11.   These POs include: a challenge to the Section 1983 claim against Respondents (Count I), as they are not state actors and there were insufficient pleadings to demonstrate that it acted under the color of state law (POs VII and VIII); that Cicchiello failed to state a cognizable claim for breach of duty of fair representation or violation of labor law (Count II) and did not exhaust her administrative remedies on that claim, even if it was cognizable (POs III, IV, XI); that Cicchiello failed to state a cognizable claim for breach of contract (Count III) because she does not aver that Respondents had any obligations to her under the purported December 2012 Settlement Agreement and she admits that the agreement was unenforceable under state law (POs V, VI); and some of the reasons set forth for dismissing the Second Amended Complaint in Cicchiello II. They further assert that the claims against Tellado and Patterson should be dismissed because the Second Amended Complaint does not plead facts with specificity that they were acting outside the scope of their job duties and, therefore, cannot be held liable individually as a matter of law. (PO IX.)

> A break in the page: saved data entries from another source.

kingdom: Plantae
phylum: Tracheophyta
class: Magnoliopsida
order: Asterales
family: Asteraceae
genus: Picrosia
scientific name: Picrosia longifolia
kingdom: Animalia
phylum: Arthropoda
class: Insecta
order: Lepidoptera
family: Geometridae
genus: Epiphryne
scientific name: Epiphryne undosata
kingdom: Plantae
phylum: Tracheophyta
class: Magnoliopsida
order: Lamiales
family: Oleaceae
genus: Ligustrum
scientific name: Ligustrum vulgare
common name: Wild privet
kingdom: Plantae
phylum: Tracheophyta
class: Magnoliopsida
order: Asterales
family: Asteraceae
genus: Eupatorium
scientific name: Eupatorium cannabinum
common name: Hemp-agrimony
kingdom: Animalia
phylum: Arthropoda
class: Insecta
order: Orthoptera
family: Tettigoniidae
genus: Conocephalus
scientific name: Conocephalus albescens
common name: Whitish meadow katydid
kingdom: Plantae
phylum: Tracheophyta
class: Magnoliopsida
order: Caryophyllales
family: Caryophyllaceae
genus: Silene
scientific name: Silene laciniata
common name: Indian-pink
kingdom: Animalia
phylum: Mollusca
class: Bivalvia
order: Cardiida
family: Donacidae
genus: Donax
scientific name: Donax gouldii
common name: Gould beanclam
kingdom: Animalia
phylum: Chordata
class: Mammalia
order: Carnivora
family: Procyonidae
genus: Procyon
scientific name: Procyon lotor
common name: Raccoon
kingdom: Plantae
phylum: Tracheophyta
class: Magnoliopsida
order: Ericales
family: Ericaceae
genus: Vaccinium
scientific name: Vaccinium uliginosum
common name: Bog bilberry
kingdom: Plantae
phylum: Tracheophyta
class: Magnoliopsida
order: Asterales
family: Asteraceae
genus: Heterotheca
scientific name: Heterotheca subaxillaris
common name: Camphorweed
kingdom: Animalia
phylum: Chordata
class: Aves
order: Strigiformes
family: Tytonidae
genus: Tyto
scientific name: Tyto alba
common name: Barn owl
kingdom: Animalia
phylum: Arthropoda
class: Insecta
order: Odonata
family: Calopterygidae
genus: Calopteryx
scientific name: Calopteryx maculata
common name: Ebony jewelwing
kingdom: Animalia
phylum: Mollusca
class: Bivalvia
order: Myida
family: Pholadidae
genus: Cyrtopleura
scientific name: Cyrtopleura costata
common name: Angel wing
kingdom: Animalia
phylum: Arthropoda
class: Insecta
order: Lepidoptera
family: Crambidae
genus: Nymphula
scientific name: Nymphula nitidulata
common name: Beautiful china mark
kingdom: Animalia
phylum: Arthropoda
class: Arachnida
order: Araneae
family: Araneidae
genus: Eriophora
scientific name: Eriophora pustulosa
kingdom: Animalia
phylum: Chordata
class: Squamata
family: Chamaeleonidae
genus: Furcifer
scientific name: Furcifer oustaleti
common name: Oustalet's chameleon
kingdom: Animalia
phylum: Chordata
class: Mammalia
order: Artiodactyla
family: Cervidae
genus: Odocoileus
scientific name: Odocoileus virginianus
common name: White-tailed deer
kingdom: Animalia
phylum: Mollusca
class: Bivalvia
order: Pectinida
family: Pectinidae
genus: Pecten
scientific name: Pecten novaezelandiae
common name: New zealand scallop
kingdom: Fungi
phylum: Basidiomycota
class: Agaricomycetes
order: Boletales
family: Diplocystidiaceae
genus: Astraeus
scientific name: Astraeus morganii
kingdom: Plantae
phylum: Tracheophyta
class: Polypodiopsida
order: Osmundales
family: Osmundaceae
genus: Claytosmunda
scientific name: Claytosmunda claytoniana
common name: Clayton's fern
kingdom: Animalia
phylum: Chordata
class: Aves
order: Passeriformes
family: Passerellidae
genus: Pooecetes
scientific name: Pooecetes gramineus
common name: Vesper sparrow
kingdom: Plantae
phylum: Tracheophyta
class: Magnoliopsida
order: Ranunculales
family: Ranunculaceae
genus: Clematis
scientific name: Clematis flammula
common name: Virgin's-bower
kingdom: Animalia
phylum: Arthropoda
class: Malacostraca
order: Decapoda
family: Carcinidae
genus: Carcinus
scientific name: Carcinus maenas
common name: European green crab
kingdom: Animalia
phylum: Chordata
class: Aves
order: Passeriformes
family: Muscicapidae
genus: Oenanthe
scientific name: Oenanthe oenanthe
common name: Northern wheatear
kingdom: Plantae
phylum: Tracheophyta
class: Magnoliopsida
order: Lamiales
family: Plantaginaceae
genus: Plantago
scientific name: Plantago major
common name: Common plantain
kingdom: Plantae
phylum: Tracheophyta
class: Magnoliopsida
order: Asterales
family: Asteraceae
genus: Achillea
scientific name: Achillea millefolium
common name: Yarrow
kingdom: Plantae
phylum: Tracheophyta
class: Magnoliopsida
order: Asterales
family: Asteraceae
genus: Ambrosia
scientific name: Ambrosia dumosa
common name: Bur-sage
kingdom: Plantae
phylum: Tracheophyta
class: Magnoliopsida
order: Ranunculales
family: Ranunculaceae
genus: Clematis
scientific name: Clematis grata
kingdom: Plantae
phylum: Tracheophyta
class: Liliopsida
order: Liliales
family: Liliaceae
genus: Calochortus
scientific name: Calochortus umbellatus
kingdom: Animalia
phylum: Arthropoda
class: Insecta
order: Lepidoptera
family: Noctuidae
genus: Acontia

12.   The motions generally reassert the allegations set forth in the Second Amended Complaint, but also attempt to assert new legal bases for relief. For example, in the Motion to Reargue, Cicchiello asserts a claim against Respondents for breaching their duty of fair representation in this matter. (Motion to Reargue ¶¶ 20-29.) Further, we note that while Cicchiello's Answer and Brief in Opposition to the POs focus on a claim alleging a breach of Respondents' duty of fair representation, this claim is absent from the Second Amended Complaint. Even if it was present, such action does not fall within this Court's jurisdiction, Casev. Haz [le]ton Area Educational Support Personnel Association (PSEA/NEA), 928 A.2d 1154, 1161 (Pa. Cmwlth. 2007), and common pleas and the Middle District Court have already ruled on this issue and found it to be without merit and/or barred by res judicata. (POs, Exs. 2-3, 7.)